Tasted it, delish. racked off the oak, will let it sit for a bit longer then bottle it. Time to start another batch!

Brewlog: Blueberry Mel

From Oskaarz “You Bleu My Berries”

20 lbs blueberry honey

20 lbs frozen blueberries

32 oz blueberry juice

32 oz cherry/pomegranate juice

10g Lalvin RC-212



pectic enzyme

SG: 1.14

ABV: according to meadcalc this ends up at 17.6%. the tolerance of RC-212 is 16% so there will be a fair amount of residual sweetness.



poured 20 lbs frozen blueberries with 2tsp pectic enzyme into a bag to thaw


rehydrate yeast with Go-Ferm

mix 3 gallons water with 20 lbs honey and the 64oz of juice

pitch yeast, aerate like mad

add blueberries

cover with sanitized towel



foam is forming due to the beginning of the lag phase. Aerated and dosed it with 9g Fermaid-O.

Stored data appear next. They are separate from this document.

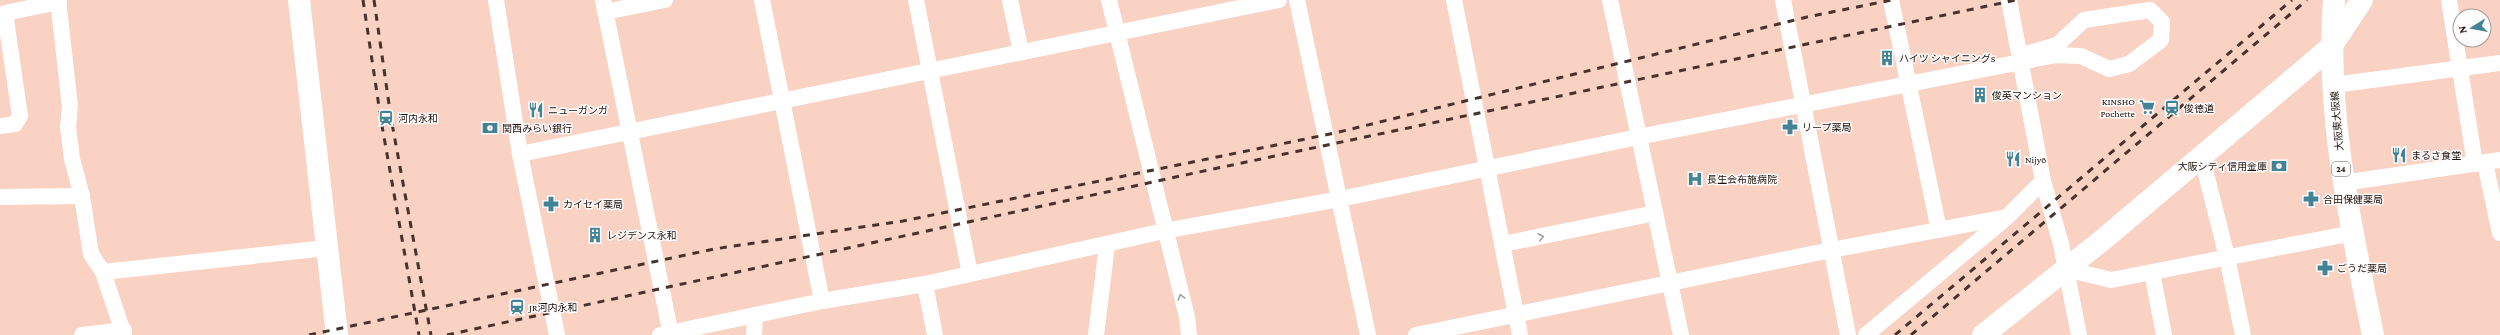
<svg xmlns="http://www.w3.org/2000/svg" width="2500" height="335" font-family="'Crimson Pro','Noto Sans JP',serif">
<style>
.lines{fill:none;stroke-linecap:round;stroke-linejoin:round}
.street{stroke:#fff;stroke-width:16}
.secondary{stroke:#fff;stroke-width:22}
.primary{stroke:#fff;stroke-width:22}
.rail{stroke:#47332b;stroke-width:3;stroke-dasharray:7 7;stroke-linecap:butt}
.oneway{stroke:#a59f9d}
.labels{text-anchor:middle;dominant-baseline:central;stroke-width:3;stroke-linejoin:round;paint-order:stroke}
.shield{fill:#fdfdfd;stroke:#625652;stroke-width:1}
.shield-label{font-size:9px;font-weight:bold;fill:#1f0f09}
.poi-label{font-size:10px;fill:#1f0f09;stroke:#fdfdfd;text-anchor:start}
.street-label{font-size:10px;fill:#1f0f09;stroke:#fdfdfd}
</style>
<rect width="100%" height="100%" fill="#f9d2c4"/>
<g class="lines">
<g class="street">
<path d="M58,0L70,106L68,127L72,159L82,196L91,254L103,272L124,335"/>
<path d="M496,0L520,154L557,335"/>
<path d="M603,0L671,335"/>
<path d="M762,0L822,301"/>
<path d="M916,0L970,274"/>
<path d="M1010,0L1021,52"/>
<path d="M1109,0L1187,317L1189,335"/>
<path d="M1297,0L1368,335"/>
<path d="M1454,0L1520,335"/>
<path d="M1610,0L1681,335"/>
<path d="M1783,0L1848,335"/>
<path d="M1891,0L1939,230"/>
<path d="M2009,0L2043,181L2061,244L2079,335"/>
<path d="M2449,0L2475,164"/>
<path d="M605,12L665,0"/>
<path d="M2334,85L2500,63"/>
<path d="M0,126L15,124L20,116L5,13L59,2"/>
<path d="M520,154L1279,0"/>
<path d="M2202,158L2227,257L2243,335"/>
<path d="M2485,163L2500,233"/>
<path d="M2343,183L2500,160"/>
<path d="M0,197L82,196"/>
<path d="M1503,244L1655,213"/>
<path d="M2066,269L2111,280L2353,233"/>
<path d="M103,272L327,248"/>
<path d="M2152,272L2164,335"/>
<path d="M925,284L935,335"/>
<path d="M82,335L124,330"/>
<path d="M660,335L822,301L925,284L1164,231L1340,199L1638,137L2056,55L2081,56L2109,69L2129,64L2161,40L2162,22L2150,10L2084,20L2057,45L2019,56"/>
<path d="M754,335L755,315"/>
<path d="M1096,335L1107,245"/>
<path d="M1416,335L1831,250L2007,217"/>
<path d="M1866,335L2007,217L2043,181"/>
</g>
<g class="secondary">
<path d="M299,0L337,335"/>
<path d="M1983,335L2105,238L2331,47L2362,0"/>
</g>
<path class="primary" d="M2334,0C2325,113 2351,225 2373,335"/>
<g class="rail">
<path d="M363,0L381,120L419,335"/>
<path d="M374,0L391,118L431,335"/>
<path d="M309,335L714,249L903,221L1335,133L1807,17L1892,0"/>
<path d="M447,335L1199,172L2016,0"/>
<path d="M1895,335L2292,0"/>
<path d="M1911,335L2307,0"/>
</g>
</g>
<defs><path id="oneway-chevron" d="M-2-3.5L2.5 0L-2 3.5" fill="none" stroke-width="1.6" stroke-linecap="round" stroke-linejoin="round"/></defs>
<g class="oneway">
<use href="#oneway-chevron" transform="translate(1541 237) rotate(-11)"/>
<use href="#oneway-chevron" transform="translate(1181 297) rotate(-105)"/>
</g>
<defs>
<symbol id="building-bare" viewBox="-9 -9 18 18"><path d="M-4-6H4V6H1V3H-1V6H-4ZM-2.5-4.3h1.7v1.8h-1.7ZM.8-4.3h1.7v1.8H.8ZM-2.5-1h1.7V.8h-1.7ZM.8-1h1.7V.8H.8Z" fill="#438396" stroke="#fdfdfd" stroke-width="2.5" paint-order="stroke"/></symbol>
<symbol id="supermarket-bare" viewBox="-9 -9 18 18"><path d="M-6-5.5h2.5l.6 2H6L4.5 2H-2.5L-4.4-4H-6ZM-1.5 3.2a1.3 1.3 0 1 0 .1 0ZM3 3.2a1.3 1.3 0 1 0 .1 0Z" fill="#438396" stroke="#fdfdfd" stroke-width="2.5" paint-order="stroke"/></symbol>
<symbol id="station-bare" viewBox="-9 -9 18 18"><path d="M-3-6H3Q5-6 5-4V2Q5 4 3 4L4.5 6H3L1.5 4h-3L-3 6H-4.5L-3 4Q-5 4-5 2V-4Q-5-6-3-6ZM-3.5-4v3h7v-3ZM-3.5 1v1.5H-2V1ZM2 1v1.5H3.5V1Z" fill="#438396" stroke="#fdfdfd" stroke-width="2.5" paint-order="stroke"/></symbol>
<symbol id="restaurant-bare" viewBox="-9 -9 18 18"><path d="M-5-6h1v4h1v-4h1v4h1v-4h1v5L-1.5 .5V6h-2V.5L-5-1ZM5-6V6H3V1.5H1.5Q1.5-4 5-6Z" fill="#438396" stroke="#fdfdfd" stroke-width="2.5" paint-order="stroke"/></symbol>
<symbol id="pharmacy-bare" viewBox="-9 -9 18 18"><path d="M-2-6h4v4h4v4h-4v4h-4v-4h-4v-4h4Z" fill="#438396" stroke="#fdfdfd" stroke-width="2.5" paint-order="stroke"/></symbol>
<symbol id="bank-bare" viewBox="-9 -9 18 18"><path d="M-6-4H6V4H-6ZM0-2.3a2.3 2.3 0 1 0 0 4.6a2.3 2.3 0 1 0 0-4.6Z" fill="#438396" stroke="#fdfdfd" stroke-width="2.5" paint-order="stroke"/></symbol>
<symbol id="hospital-bare" viewBox="-9 -9 18 18"><path d="M-5-5h3v3.5h4V-5h3V5h-3V1.5h-4V5h-3Z" fill="#438396" stroke="#fdfdfd" stroke-width="2.5" paint-order="stroke"/></symbol>
</defs>
<g fill-rule="evenodd">
<use href="#building-bare" x="1876" y="47" width="22" height="22"/>
<use href="#building-bare" x="1969" y="84" width="22" height="22"/>
<use href="#supermarket-bare" x="2136" y="96" width="22" height="22"/>
<use href="#station-bare" x="2161" y="97" width="22" height="22"/>
<use href="#restaurant-bare" x="525" y="99" width="22" height="22"/>
<use href="#station-bare" x="375" y="107" width="22" height="22"/>
<use href="#pharmacy-bare" x="1779" y="116" width="22" height="22"/>
<use href="#bank-bare" x="479" y="117" width="22" height="22"/>
<use href="#restaurant-bare" x="2388" y="144" width="22" height="22"/>
<use href="#restaurant-bare" x="2002" y="148" width="22" height="22"/>
<use href="#bank-bare" x="2268" y="155" width="22" height="22"/>
<use href="#hospital-bare" x="1684" y="168" width="22" height="22"/>
<use href="#pharmacy-bare" x="2300" y="188" width="22" height="22"/>
<use href="#pharmacy-bare" x="540" y="193" width="22" height="22"/>
<use href="#building-bare" x="584" y="224" width="22" height="22"/>
<use href="#pharmacy-bare" x="2314" y="257" width="22" height="22"/>
<use href="#station-bare" x="506" y="296" width="22" height="22"/>
</g>
<g class="labels">
<rect class="shield" x="2332" y="162" width="18" height="14" rx="3"/>
<g class="shield-label">
<text x="2341" y="169">24</text>
</g>
<g class="poi-label">
<text x="1899" y="58">ハイツ シャイニングS</text>
<text x="1992" y="95">俊英マンション</text>
<text x="2135" y="101" text-anchor="end">KINSHO<tspan x="2135" dy="12">Pochette</tspan></text>
<text x="2184" y="108">俊徳道</text>
<text x="548" y="110">ニューガンガ</text>
<text x="398" y="118">河内永和</text>
<text x="1802" y="127">リープ薬局</text>
<text x="502" y="128">関西みらい銀行</text>
<text x="2411" y="155">まるさ食堂</text>
<text x="2025" y="159">Nijyō</text>
<text x="2267" y="166" text-anchor="end">大阪シティ信用金庫</text>
<text x="1707" y="179">長生会布施病院</text>
<text x="2323" y="199">合田保健薬局</text>
<text x="563" y="204">カイセイ薬局</text>
<text x="607" y="235">レジデンス永和</text>
<text x="2337" y="268">ごうだ薬局</text>
<text x="529" y="307">JR河内永和</text>
</g>
<g class="street-label">
<text transform="translate(2337 121) rotate(-95)">大阪東大阪線</text>
</g>
</g>
<g transform="translate(2472 28) rotate(259)"><circle r="19" fill="#fdfdfd" stroke="#a49e9b"/>
<path d="M0-3L7 15L0 10L-7 15Z" fill="#438396"/>
<text y="-6" font-size="11" font-weight="bold" text-anchor="middle" fill="#1f0f09">N</text>
</g>
</svg>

added another 20g Fermaid-O


I think my calculations were off – for 200ppm Yan I’ll need close to 100 grams of straight Fermaid-O. Yikes.

added another 20 grams which brings the total to 40.

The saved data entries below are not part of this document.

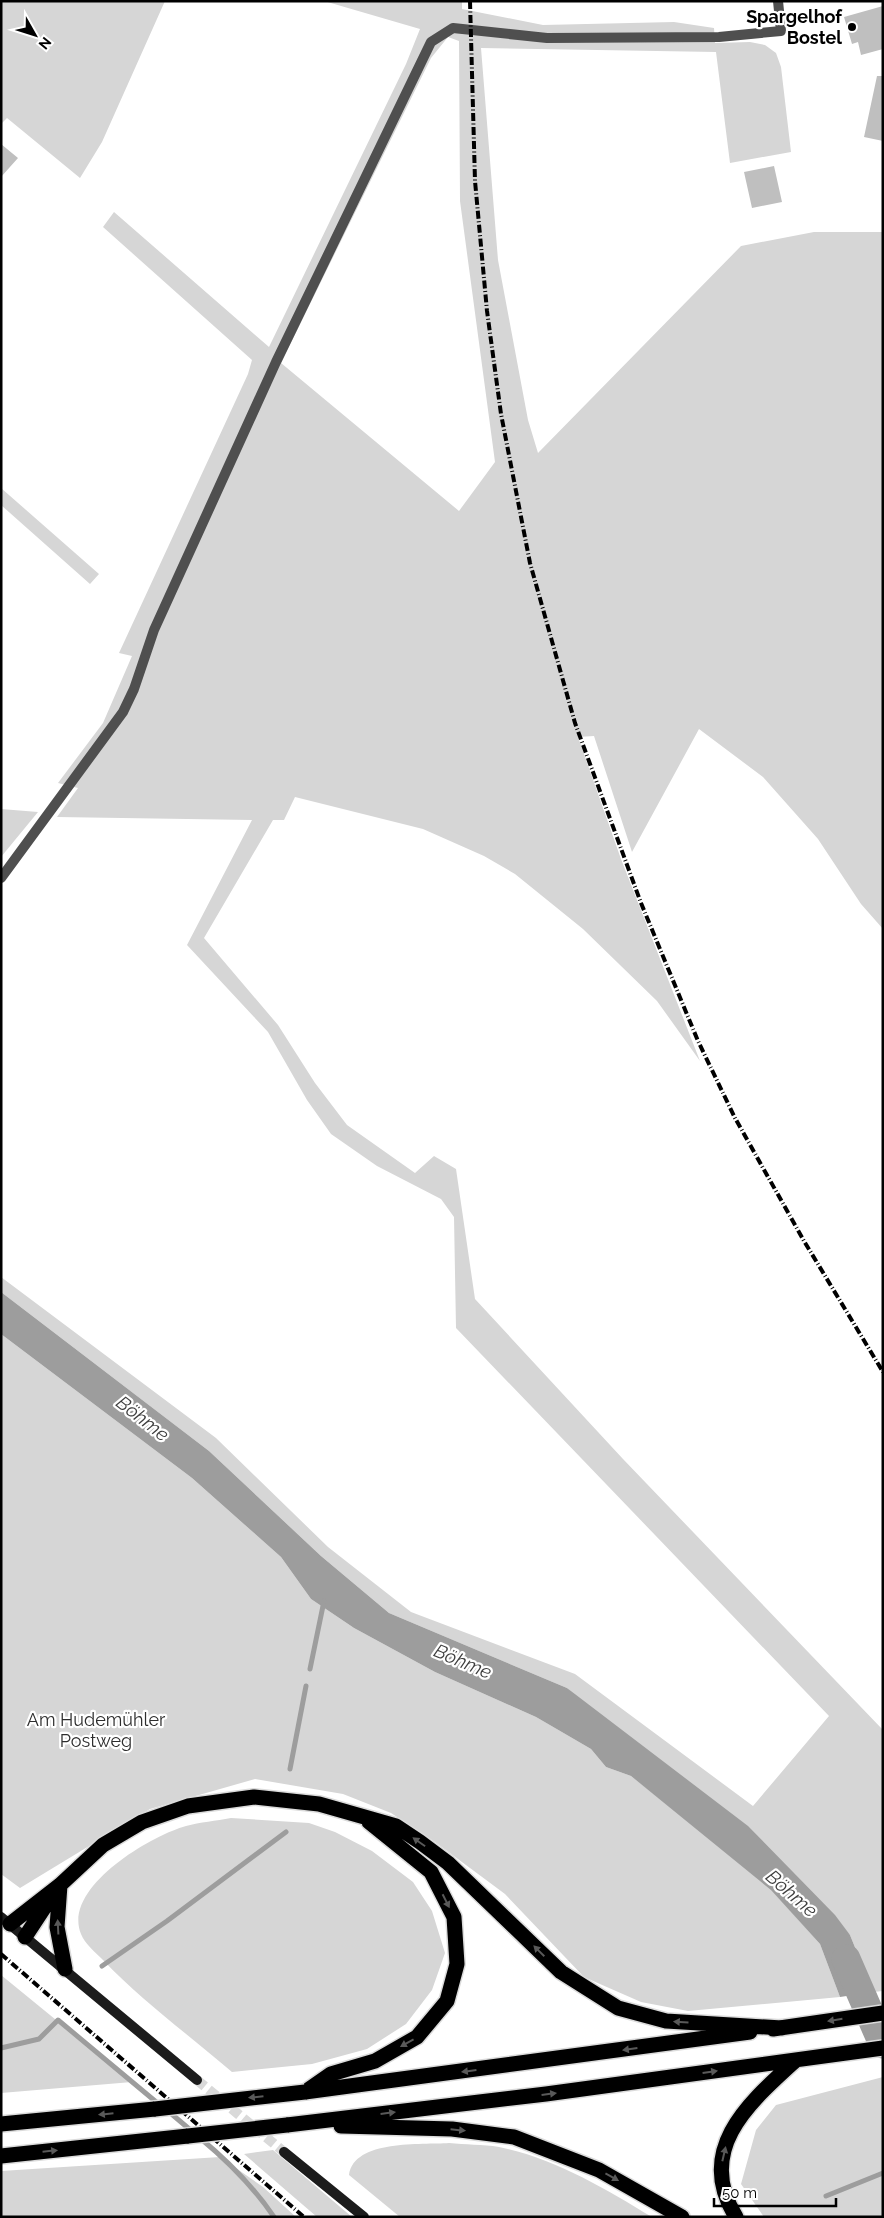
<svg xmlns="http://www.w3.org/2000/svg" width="884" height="2218" font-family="Raleway,sans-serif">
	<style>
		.green { fill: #d6d6d6; fill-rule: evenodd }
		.water { fill: #9d9d9d }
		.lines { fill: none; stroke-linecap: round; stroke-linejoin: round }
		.stream { stroke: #9d9d9d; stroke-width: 5 }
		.river { stroke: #9d9d9d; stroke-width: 29 }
		.building { fill: #bfbfbf }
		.secondary-tunnel { stroke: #d9d9d9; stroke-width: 10; stroke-dasharray: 10 5; stroke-linecap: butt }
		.highway-casing { stroke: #dbdbdb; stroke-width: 18 }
		.street { stroke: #4f4f4f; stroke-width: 10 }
		.secondary { stroke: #1c1c1c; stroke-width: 10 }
		.highway { stroke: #000; stroke-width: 15 }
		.rail { stroke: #000; stroke-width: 4; stroke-dasharray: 8 2.5 1 2.5; stroke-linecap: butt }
		.highway-bridge-casing { stroke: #dbdbdb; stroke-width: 18; stroke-linecap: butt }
		.highway-bridge { stroke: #000; stroke-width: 15 }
		.oneway { fill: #595959 }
		.poi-dot { fill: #000; stroke: #fff; stroke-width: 2 }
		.labels { text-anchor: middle; stroke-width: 4.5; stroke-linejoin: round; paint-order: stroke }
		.poi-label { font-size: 18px; font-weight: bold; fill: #000; stroke: #fff; text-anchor: end }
		.park-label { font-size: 18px; fill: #2d2d2d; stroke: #fff }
		.water-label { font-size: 19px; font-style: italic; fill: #3e3e3e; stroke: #fff }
	</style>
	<rect width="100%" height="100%" fill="#fff"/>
	<path class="green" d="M1,1H165L102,142L80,178L7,118L1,124Z
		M324,1H462V9L543,25L674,22L714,28L715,43L750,42L765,45L776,53L781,67L791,152L730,163L716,52L481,48L498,260L528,420L538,453L741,246L814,232H883V929L861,904L818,839L763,777L699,729L632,852L594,736L578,737L621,859L700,1061L657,1001L583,929L515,874L484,856L423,829L295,797L284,820H273L204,938L278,1025L315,1083L347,1125L415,1173L434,1156L456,1169L475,1299L623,1459L883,1730V1991L873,1992L850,1935L567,1688L389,1613L321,1556L209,1451L1,1292V1277L216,1438L328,1547L411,1612L575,1674L753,1806L829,1716L456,1328L454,1217L441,1199L377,1166L331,1134L307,1100L268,1032L187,945L252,820L57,817L78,788L58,783L103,723L132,656L119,653L248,374L252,360L103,227L114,212L269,347L406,64L420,29ZM448,37L459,41L460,201L495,462L459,511L281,363L431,58Z
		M1,488L99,574L90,584L1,505Z
		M1,809L38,812L1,857Z
		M1,1334L192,1478L281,1557L311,1599L354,1628L435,1672L536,1717L591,1749L606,1767L631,1776L674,1810L771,1889L820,1944L840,1997L688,2011L641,2002L584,1977L505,1894L435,1842L391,1813L343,1794L255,1779L150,1809L20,1888L1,1874Z
		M231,1818L309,1823L335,1832L372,1851L413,1882L432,1911L445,1953L432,1990L406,2024L367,2049L312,2064L232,2072C189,2035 142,2001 103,1960C95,1952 85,1944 81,1934C62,1888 150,1836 186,1826C200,1822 216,1821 231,1818Z
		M1,1975L132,2082L1,2093Z
		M883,2077V2217H764L741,2184L756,2130L776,2105Z
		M449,2143C465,2145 483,2144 499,2147C554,2158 604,2188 652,2217H400L349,2175C354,2139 422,2145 449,2143Z
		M273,2150L352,2217H317L244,2154Z
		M220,2157L263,2187L296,2217H1V2171Z"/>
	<path class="water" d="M1,1292L209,1451L321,1556L389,1613L567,1688L748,1826L835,1915L850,1935L873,1992L840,1997L820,1944L771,1890L631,1776L606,1767L591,1749L536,1717L435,1672L354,1628L311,1599L281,1557L192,1478L1,1334Z"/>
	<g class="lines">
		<path class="stream" d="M310,1669L324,1601
			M290,1769L306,1686
			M102,1966L167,1921L286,1832
			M1,2048L39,2039L58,2020L161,2106
			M168,2111L194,2133
			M200,2138C229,2162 253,2186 274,2217
			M826,2196L883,2173"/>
		<path class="river" d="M846,1959L883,2044"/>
	</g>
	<path class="building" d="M883,6V49L861,55L858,42L852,44L844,17Z
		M877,76H883V141L864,137Z
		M1,144L18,158L1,177Z
		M774,166L782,202L752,208L744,172Z"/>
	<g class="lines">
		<path class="secondary-tunnel" d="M197,2080L284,2152"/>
		<g class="highway-casing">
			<path id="highway" d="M60,1885L57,1927L65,1969
				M10,1924L60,1885L103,1845L142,1822L188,1806L254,1797L319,1804L396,1826L420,1842L448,1863L561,1972L618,2008L666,2021L782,2028
				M25,1937L52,1896
				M773,2029L883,2013
				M308,2090L331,2074L375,2061L417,2037L447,2001L457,1964L454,1917L431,1872L369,1822
				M305,2092L750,2032
				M1,2124L155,2109
				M287,2125L546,2094L883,2048
				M341,2126L452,2129L514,2137L599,2170L682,2217
				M1,2156L188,2136
				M736,2217C694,2149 750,2102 796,2060"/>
		</g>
		<path class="street" d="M1,878L123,712L134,689L154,630L276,362L431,42L453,28L547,38L719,37L781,31L778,1"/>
		<path class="secondary" d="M1,1917L197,2080
			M284,2152L364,2217"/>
		<use href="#highway" class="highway"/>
		<path class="rail" d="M470,1L475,181L487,311L501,414L530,563L575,723L641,903L698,1041L735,1118L804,1241L883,1372
			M1,1954L304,2217"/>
		<g class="highway-bridge-casing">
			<path id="highway-bridge" d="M155,2109L305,2092
				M188,2136L287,2125"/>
		</g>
		<use href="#highway-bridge" class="highway-bridge"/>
	</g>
	<defs><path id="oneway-solid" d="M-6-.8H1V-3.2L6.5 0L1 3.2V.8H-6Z" transform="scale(1.25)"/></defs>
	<g class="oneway">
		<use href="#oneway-solid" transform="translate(419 1842) rotate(-145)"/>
		<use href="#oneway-solid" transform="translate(446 1901) rotate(63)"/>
		<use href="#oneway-solid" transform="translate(58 1927) rotate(-93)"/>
		<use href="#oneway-solid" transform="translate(539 1951) rotate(-135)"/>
		<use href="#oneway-solid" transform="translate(835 2020) rotate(171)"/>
		<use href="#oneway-solid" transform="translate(681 2022) rotate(-176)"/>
		<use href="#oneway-solid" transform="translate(407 2043) rotate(151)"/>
		<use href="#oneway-solid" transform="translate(630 2049) rotate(172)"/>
		<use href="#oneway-solid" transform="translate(469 2071) rotate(173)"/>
		<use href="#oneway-solid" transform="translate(710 2072) rotate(-8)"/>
		<use href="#oneway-solid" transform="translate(549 2094) rotate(-7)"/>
		<use href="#oneway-solid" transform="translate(256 2097) rotate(174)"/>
		<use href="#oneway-solid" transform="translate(388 2113) rotate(-7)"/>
		<use href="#oneway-solid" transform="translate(106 2114) rotate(174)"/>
		<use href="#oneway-solid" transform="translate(458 2130) rotate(6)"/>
		<use href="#oneway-solid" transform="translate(50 2151) rotate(-6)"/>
		<use href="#oneway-solid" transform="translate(724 2154) rotate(-77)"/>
		<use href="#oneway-solid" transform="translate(612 2177) rotate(29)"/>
	</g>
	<circle class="poi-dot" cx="852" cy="27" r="5"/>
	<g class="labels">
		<g class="poi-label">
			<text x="842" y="23">Spargelhof<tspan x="842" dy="21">Bostel</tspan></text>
		</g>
		<g class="park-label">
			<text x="96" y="1726">Am Hudemühler<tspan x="96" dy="21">Postweg</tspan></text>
		</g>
		<g class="water-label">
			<text transform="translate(143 1418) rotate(38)" y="7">Böhme</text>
			<text transform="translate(463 1661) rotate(23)" y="7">Böhme</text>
			<text transform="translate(792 1893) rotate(41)" y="7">Böhme</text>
		</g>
	</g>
	<rect width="884" height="2218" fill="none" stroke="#000000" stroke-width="5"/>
	<g transform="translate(35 35) rotate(129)" stroke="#ffffff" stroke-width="4" paint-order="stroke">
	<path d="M0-4L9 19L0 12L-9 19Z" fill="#000000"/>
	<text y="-8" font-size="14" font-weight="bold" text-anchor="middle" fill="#000000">N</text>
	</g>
	<path d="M714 2198v8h122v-8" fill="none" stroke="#000000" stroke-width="2.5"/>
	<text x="722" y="2198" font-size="15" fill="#000000" stroke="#ffffff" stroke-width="4" paint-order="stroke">50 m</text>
</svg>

added another 60 grams, bringing the total to 100 grams of Fermaid-O.


SG is 1.018 – it’s not dropping as fast as I’d expected, but it tastes good – sweet and tart.


SG is 1.005 – much better. tastes hot and has a weird bitter note, adding some more Fermaid.


SG is .995 and still burping. I’d have thought this would finish higher, interesting.


SG is still .995

I think the massive nutrient schedule has thrown the taste, now there’s a mineral saltiness to it. Not sure how to make that go away, time for Google.



I massively miscalculated the amount of nutrients needed, to fix I pitched another 6-gallon batch of Blueberry Mel with K1-V1116, one of the killer yeasts. Didn’t have blueberry honey so I used Costco’s Clover with another 20 lbs of frozen blueberries. Dang, only 10lbs left for secondary now.

After primary started, I added in the original batch and the fruit. It fermented dry in about a week, took out the fruit and racked to 5 gallon carboys. Tastes much more like I expected, only it’s really hot – I have no idea how to measure the ABV but it’s higher than 14%, that’s for sure. It’ll take some Medium French/Medium Hungarian oak and some aging but this batch should be ready for secondary fruit in about a year.